Great Plains Studies, Center for

 

Date of this Version

Fall 1981

Citation

Great Plains Quarterly Vol. 1, No. 4, Fall 1981, pp. 264-65.

Comments

Copyright 1981 by the Center for Great Plains Studies, University of Nebraska-Lincoln

Abstract

The La Verendrye family, father and sons, took an active part during the 1730s and 1740s in the movement of the French from Canada toward the West in the interest of the Indian fur trade, international rivalry, and the search for the Western Sea. Excellent fur traders and explorers, they moved south and west from their headquarters north of Lake Superior and pushed the line of French-Canadian posts toward the Rocky Mountains. They were the first Europeans to explore the northern plains area and to leave a record of their passage.

In 1950 the National Park Service appointed G. Hubert Smith,' an anthropologist, ostensibly to assess the proposed location of the La Verendrye National Monument, which had been created largely through the influence of the historian Orrin G. Libby.
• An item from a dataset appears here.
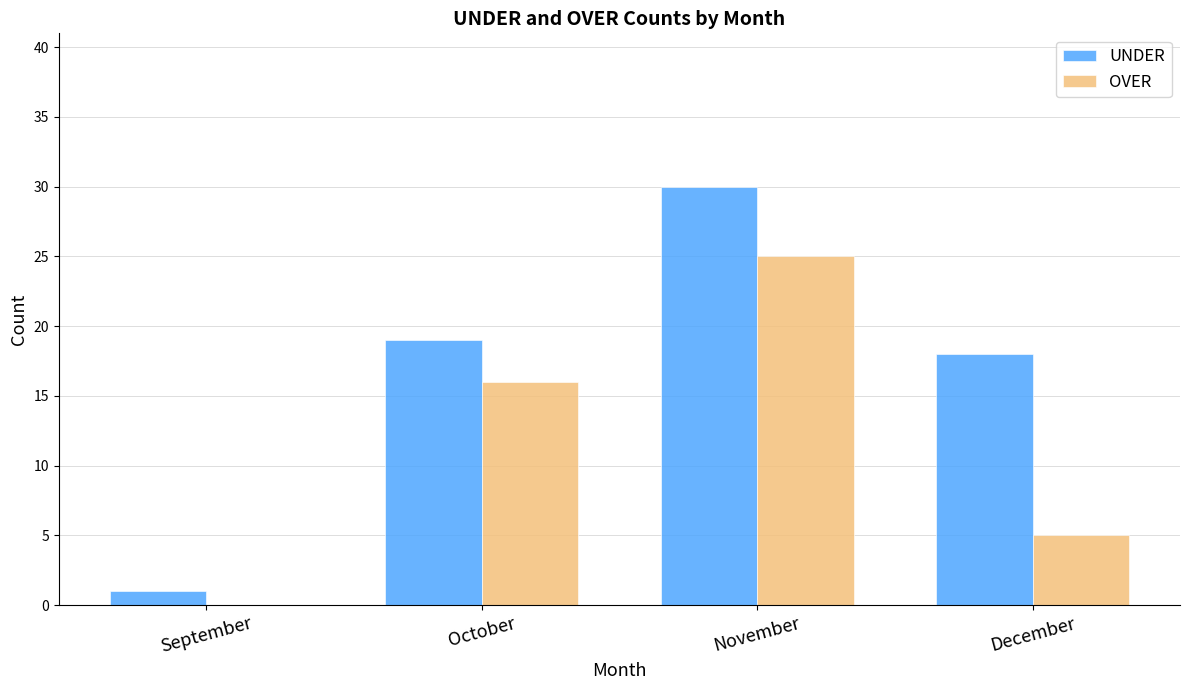

Where is OVER nearest to the value 12?

October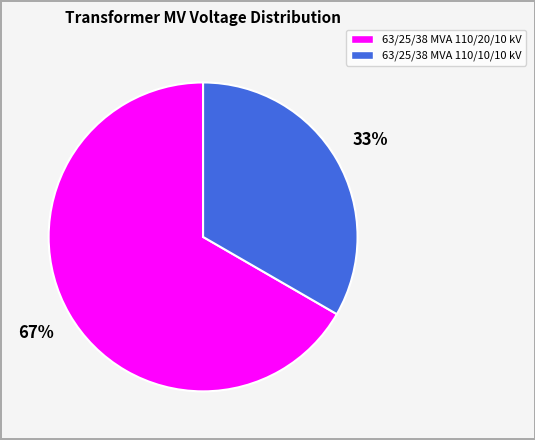

Does any single category account for the majority?

Yes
Smith's report rebutted and rejected Libby's arguments. Smith's work was actually motivated by planning for the Garrison Dam, which would flood the land set aside for the La Verendrye memorial. With the able assistance of Merrill J. Mattes, Grace Lee Nute, and others, Smith worked in all the appropriate archives and historical societies and submitted his report in 1951. The La Verendrye National Monument was subsequently abolished and flooded.

Although Smith continued his work and made notes until his death, he never saw his report published. In this edition anthropologist W. Raymond Wood has made a number of changes. He has updated the report and expanded Smith's references but has left Smith's conclusions intact.

The explorations of the La Verendryes in 1738-39 and 1742-43 are here placed in their proper historical setting. In two short preliminary chapters, the author recounts the early history of the La Verendryes to 1738. The heart of the book follows. Chapter 3 is a shortened version of the journal of the 1738-39 expedition to the Missouri River. The language has been slightly changed, and some minor liberties have been taken with the French syntax and grammar. While not eliminating the use of the original text for the historian, we are given a more readable and modern English translation. In chapter 4 Smith analyzes the journal and provides a classic example of the use of anthropological and historical methods. The discussion of the route followed by the La Verendryes is enlightening and the conclusions praiseworthy. However, Smith's statement that the Burpee edition is full of errors differs distinctly from my conclusions, based on a comparison of the Magry text and the extant version in the French archives.